The Hopeful Dinner: A Listening Experience
Tim co-curated and co-hosted this dinner on the eve of the Dubai Future Forum
by Tim Leberecht
Data, prediction markets, scenarios, foresight, strategic planning, speculative design, imagination, science fiction – there are countless ways to envision and plan for the future. Attending the Dubai Future Forum, the world’s largest gathering of futurists, this week, however, I couldn’t help but ponder a heretical question: Does the future get any better if we humans think we can anticipate or even create it? Isn’t it presumptuous to think so? Sometimes the future just shrugs its shoulders in light of our hubris.

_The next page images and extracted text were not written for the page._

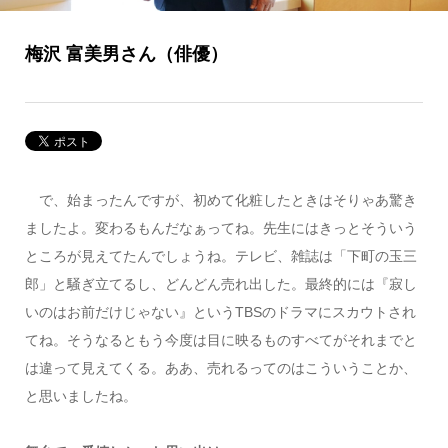
梅沢 富美男さん（俳優）
で、始まったんですが、初めて化粧したときはそりゃあ驚き
ましたよ。変わるもんだなぁってね。先生にはきっとそういう
ところが見えてたんでしょうね。テレビ、雑誌は「下町の玉三
郎」と騒ぎ立てるし、どんどん売れ出した。最終的には『寂し
いのはお前だけじゃない』というTBSのドラマにスカウトされ
てね。そうなるともう今度は目に映るものすべてがそれまでと
は違って見えてくる。ああ、売れるってのはこういうことか、
と思いましたね。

On the eve of the Forum, the House of Beautiful Business wanted to explore a seemingly humbler source of futuring: hope. For “the hopeful expect the incalculable, possibilities beyond all likelihood,” as the philosopher Byung-Chul Han writes.
In close partnership with the DUBAI FUTURE FOUNDATION and the Jameel Arts Centre we hosted “The Hopeful Dinner,” gathering 75 guests under the stunning outdoor dome of the centre, designed by architect Adib Dada.
It wasn’t your typical dinner, rather, a “listening experience”: a journey through a lifetime of hope that took place over three delicious courses and three audio “acts” ranging from birth and other hopeful beginnings to “hope in the middle” and finally, the next frontier of hope (transhumanism, mars, aliens, AI, a new consciousness?).
We had curated, edited, or recorded from scratch a diverse set of voices of and on hope, featuring political and business leaders, artists, philosophers, scientists, social justice activists, from poems, speeches, interviews, movies, and songs, inserting and ultimately culminating in a composition of hope co-created by the guests and our musical director Mark Aanderud.
It was a moving experience to listen together, with our eyes closed – in this case to a playlist that was the very opposite of the usual podcast chatter.
We need to listen more, including to those we haven’t paid attention to or those we disagree with. Listening is a way of connecting with the world rather than trying to master it. It means acting without action and understanding through undivided attention.